START Provided information

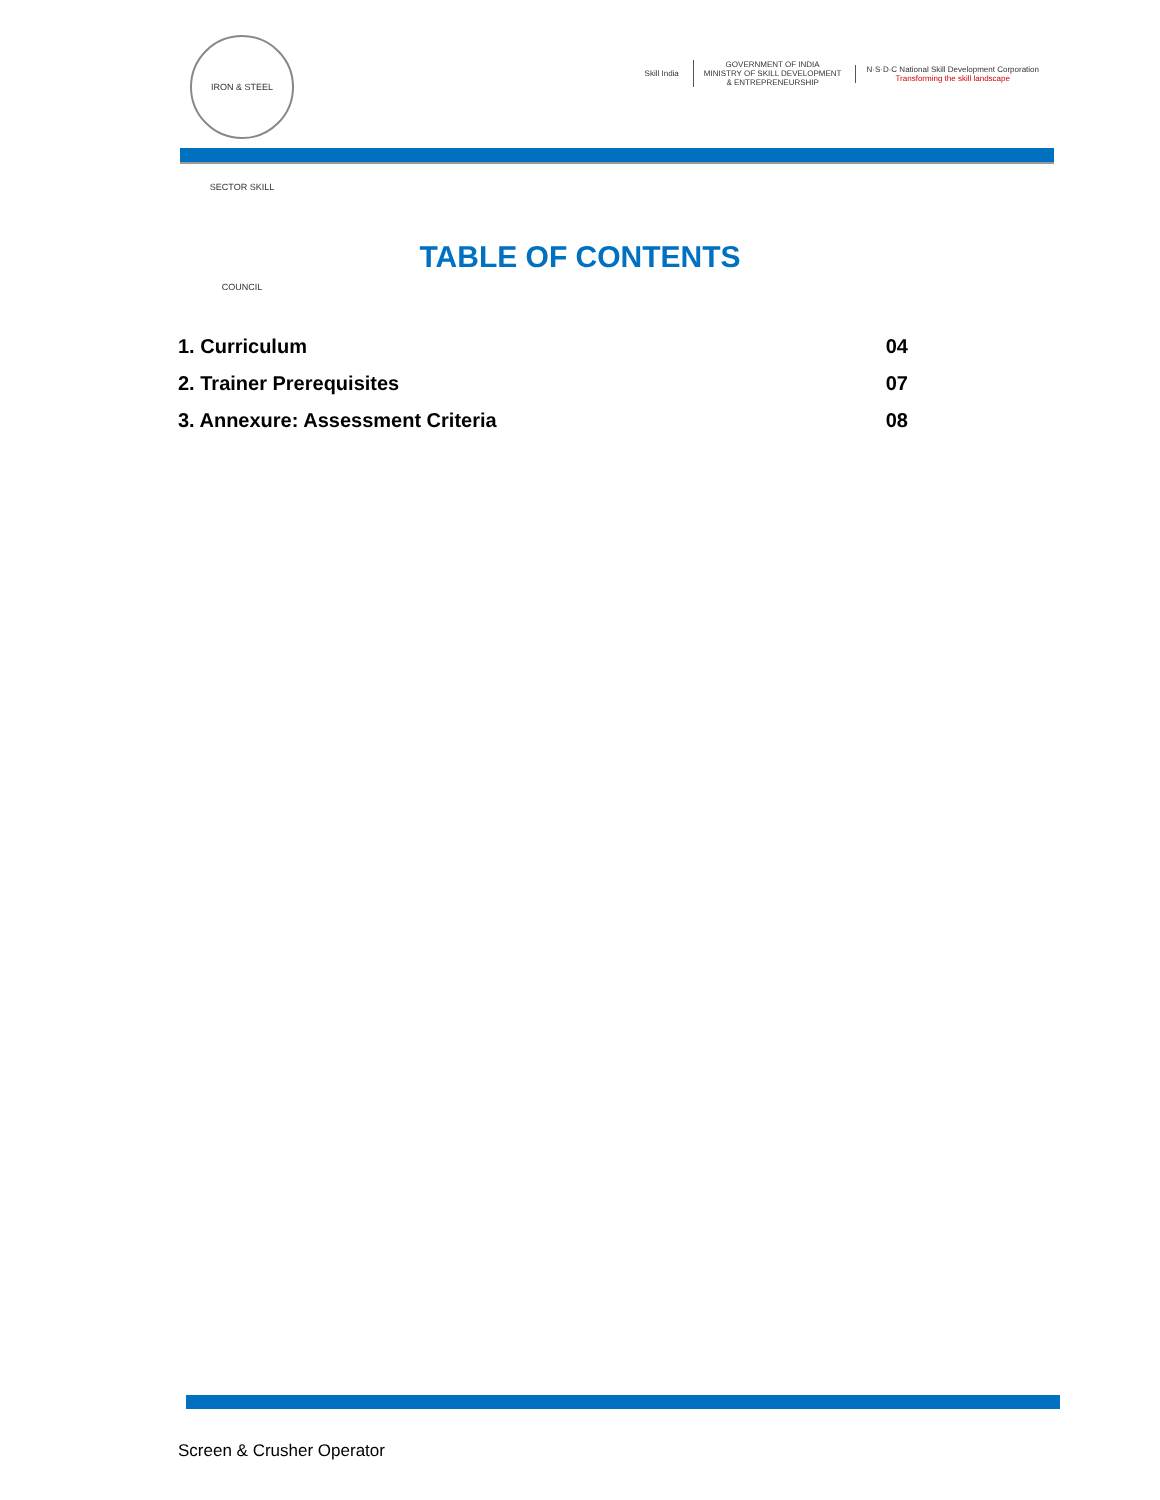IRON & STEEL SECTOR SKILL COUNCIL
Skill India
GOVERNMENT OF INDIA
MINISTRY OF SKILL DEVELOPMENT
& ENTREPRENEURSHIP
N·S·D·C National Skill Development Corporation
Transforming the skill landscape
TABLE OF CONTENTS
1. Curriculum 04
2. Trainer Prerequisites 07
3. Annexure: Assessment Criteria 08
Screen & Crusher Operator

END Provided information

What you are asked to do ->
Each line of the data should be printed again exactly. Please leave pictures out.

Answer for the task ->
IRON & STEEL SECTOR SKILL COUNCIL
Skill India
GOVERNMENT OF INDIA
MINISTRY OF SKILL DEVELOPMENT
& ENTREPRENEURSHIP
N·S·D·C National Skill Development Corporation
Transforming the skill landscape
TABLE OF CONTENTS
1. Curriculum 04
2. Trainer Prerequisites 07
3. Annexure: Assessment Criteria 08
Screen & Crusher Operator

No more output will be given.